◆ Work task: Where does the word "down" appear in the data? Copy every line that holds it.

◆ Material for this exercise:
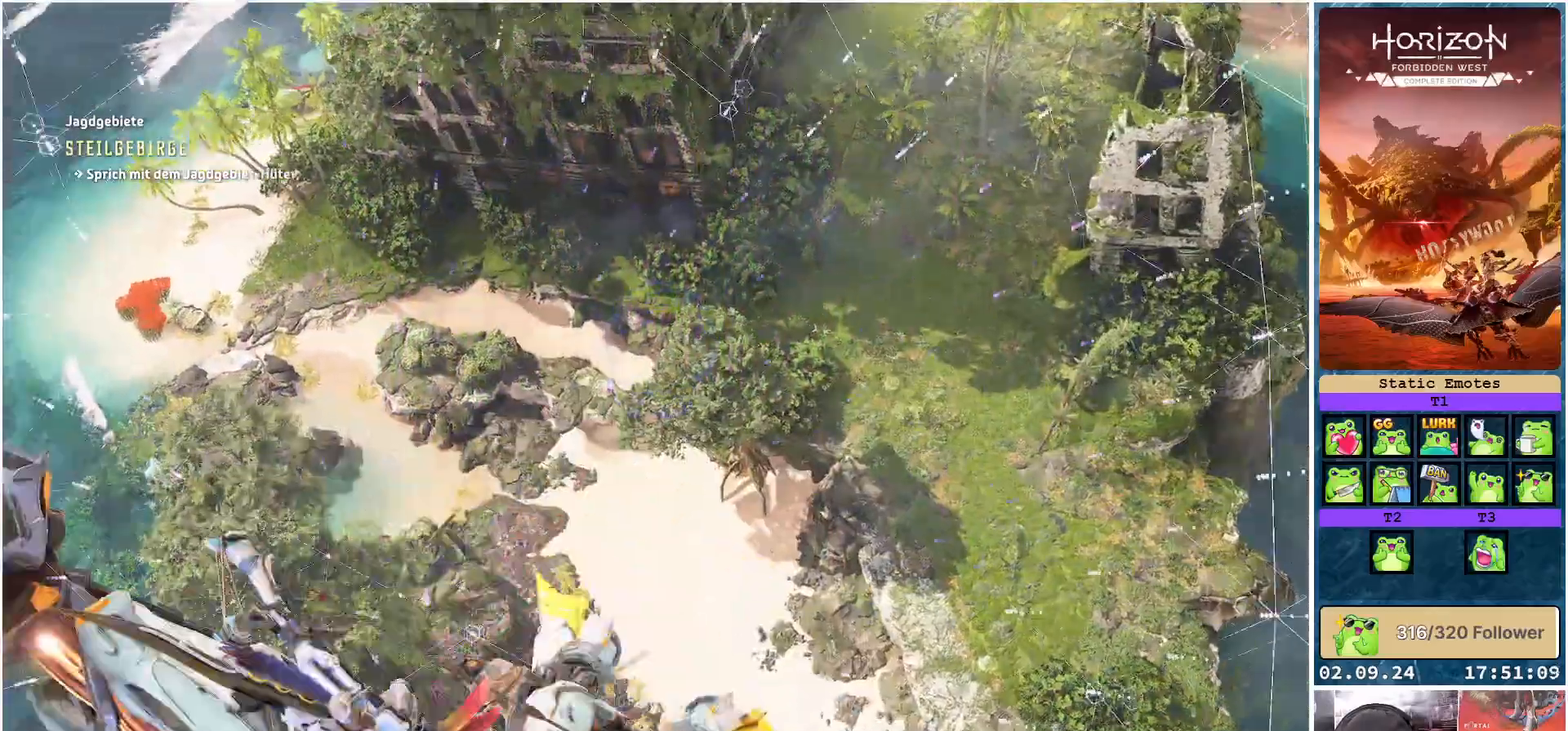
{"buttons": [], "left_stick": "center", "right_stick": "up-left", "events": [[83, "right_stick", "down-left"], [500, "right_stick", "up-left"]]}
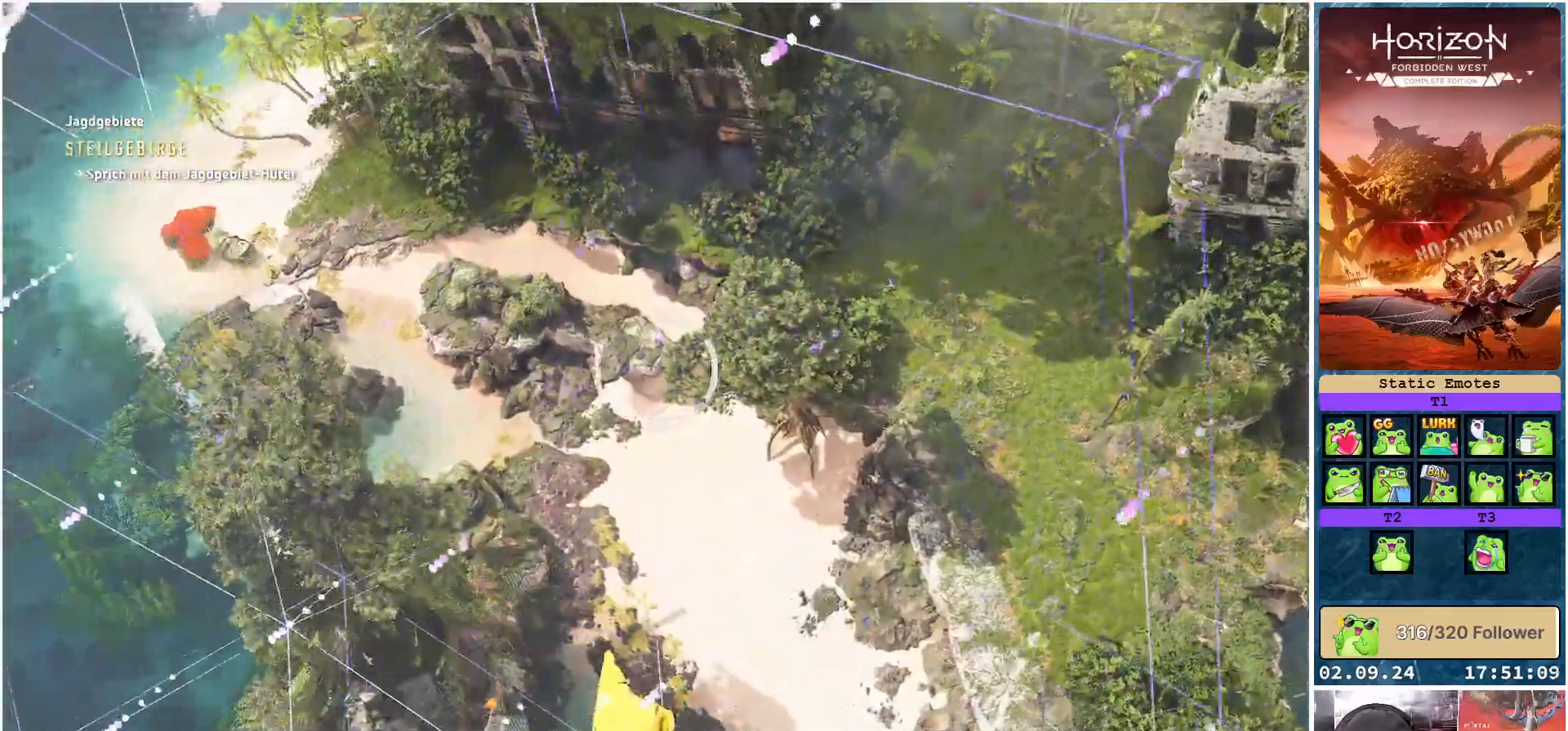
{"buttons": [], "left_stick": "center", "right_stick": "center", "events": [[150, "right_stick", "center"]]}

* * *

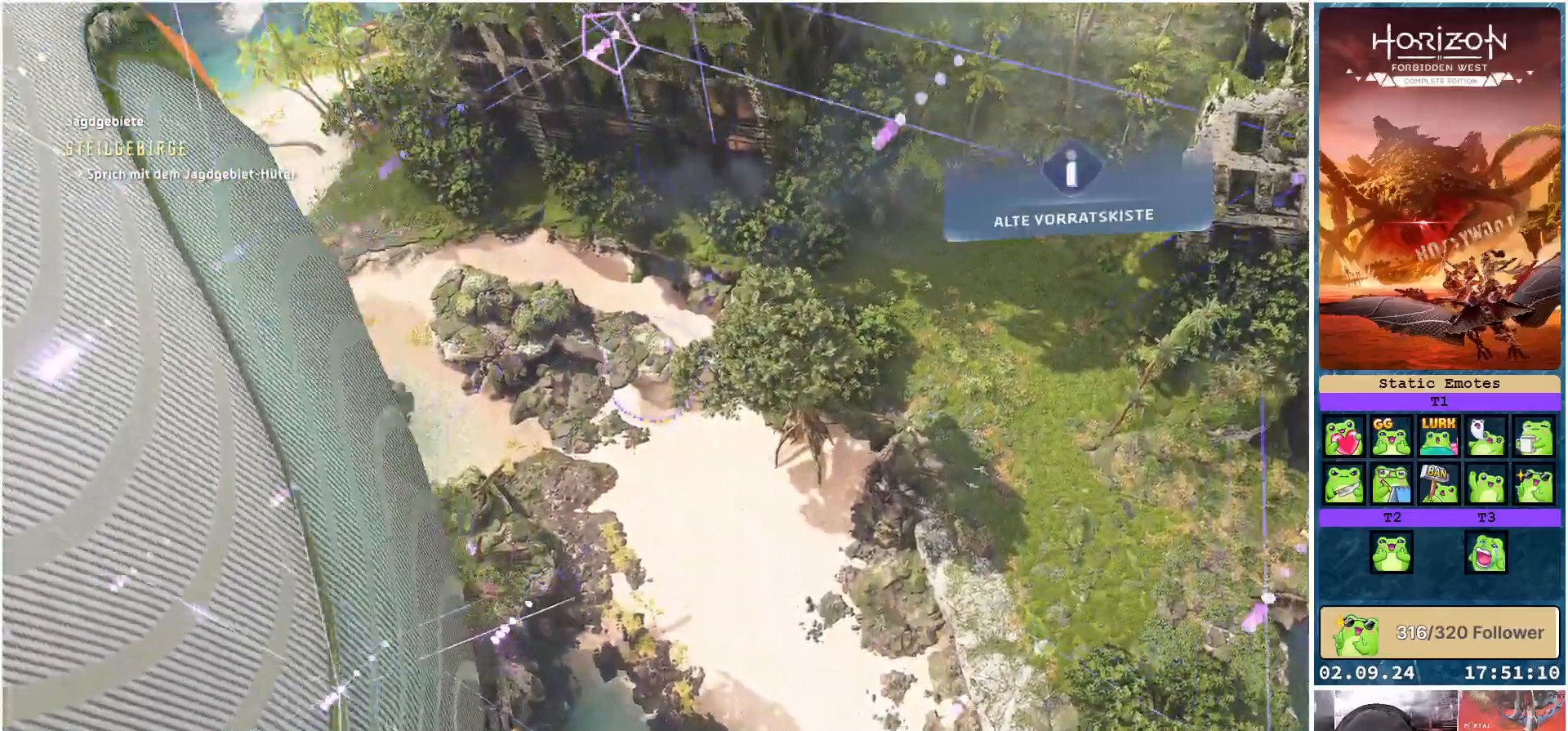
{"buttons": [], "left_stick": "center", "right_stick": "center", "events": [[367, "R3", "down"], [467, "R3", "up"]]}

◆ Solution to this problem:
{"buttons": [], "left_stick": "center", "right_stick": "up-left", "events": [[83, "right_stick", "down-left"], [500, "right_stick", "up-left"]]}
{"buttons": [], "left_stick": "center", "right_stick": "center", "events": [[367, "R3", "down"], [467, "R3", "up"]]}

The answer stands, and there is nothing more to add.